There might not be a more disruptive defensive player in college football than UCLA LB Anthony Barr. But Saturday against Arizona, he was held without a tackle, sack or any notch on the stat sheet for the first time since he moved to the defensive side of the ball last year. However, that doesn't mean he didn't have a strong influence on the game.

Much like Souther Carolina DE Jadeveon Clowney, Barr's overall impact can't simply be felt in the stat sheet as he saw frequent double-teams and even caused some holding calls with his athletic motor and power to rip through blocks.
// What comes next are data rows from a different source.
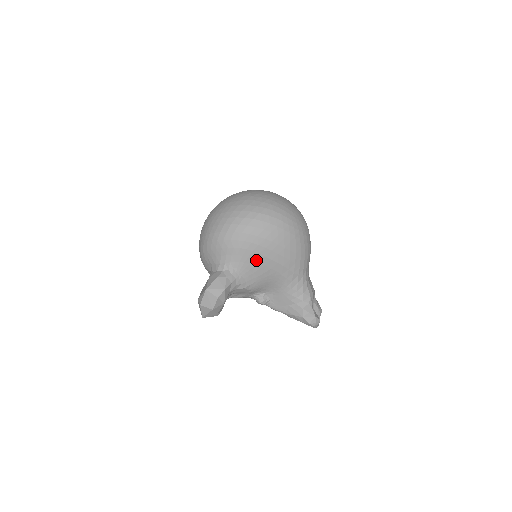
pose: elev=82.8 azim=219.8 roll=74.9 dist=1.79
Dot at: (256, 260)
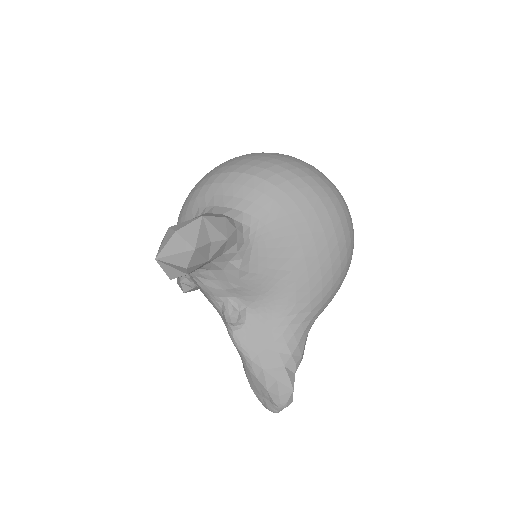
Dot at: (287, 241)
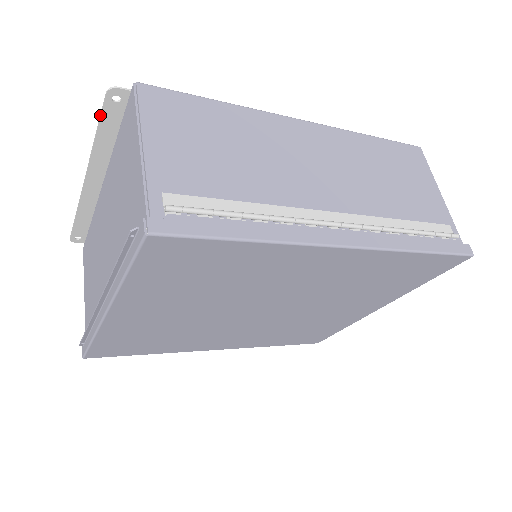
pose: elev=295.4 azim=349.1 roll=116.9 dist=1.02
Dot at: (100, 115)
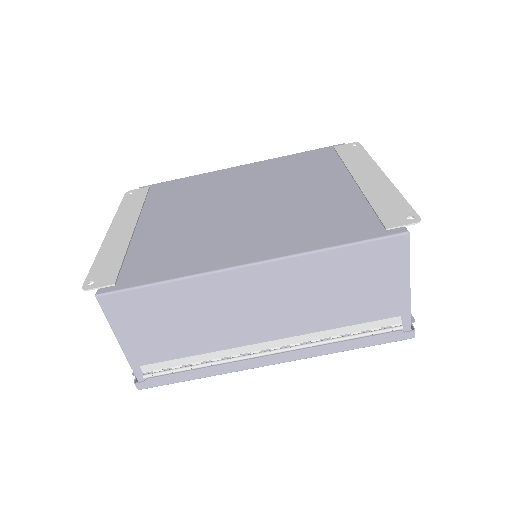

Barr's performance on Saturday is just another example of why a player's ability shouldn't be directly tied to production.

Sticking with UCLA's talented roster, the performance by freshman RB/LB Myles Jack against Arizona on Saturday night was nothing short of dominant, on offense and defense. He started at linebacker and tallied eight total tackles, including one for loss, a fumble recovery and two pass break-ups.

But with the Bruins running back position depleted due to injury, Jack also saw time in the backfield, averaging an impressive 20 yards per rush. He finished with six carries for 120 yards, including a 66-yard touchdown run that proved to be the difference in UCLA's victory. A Washington-native, Jack is only a true freshman, but definitely a name to watch moving forward.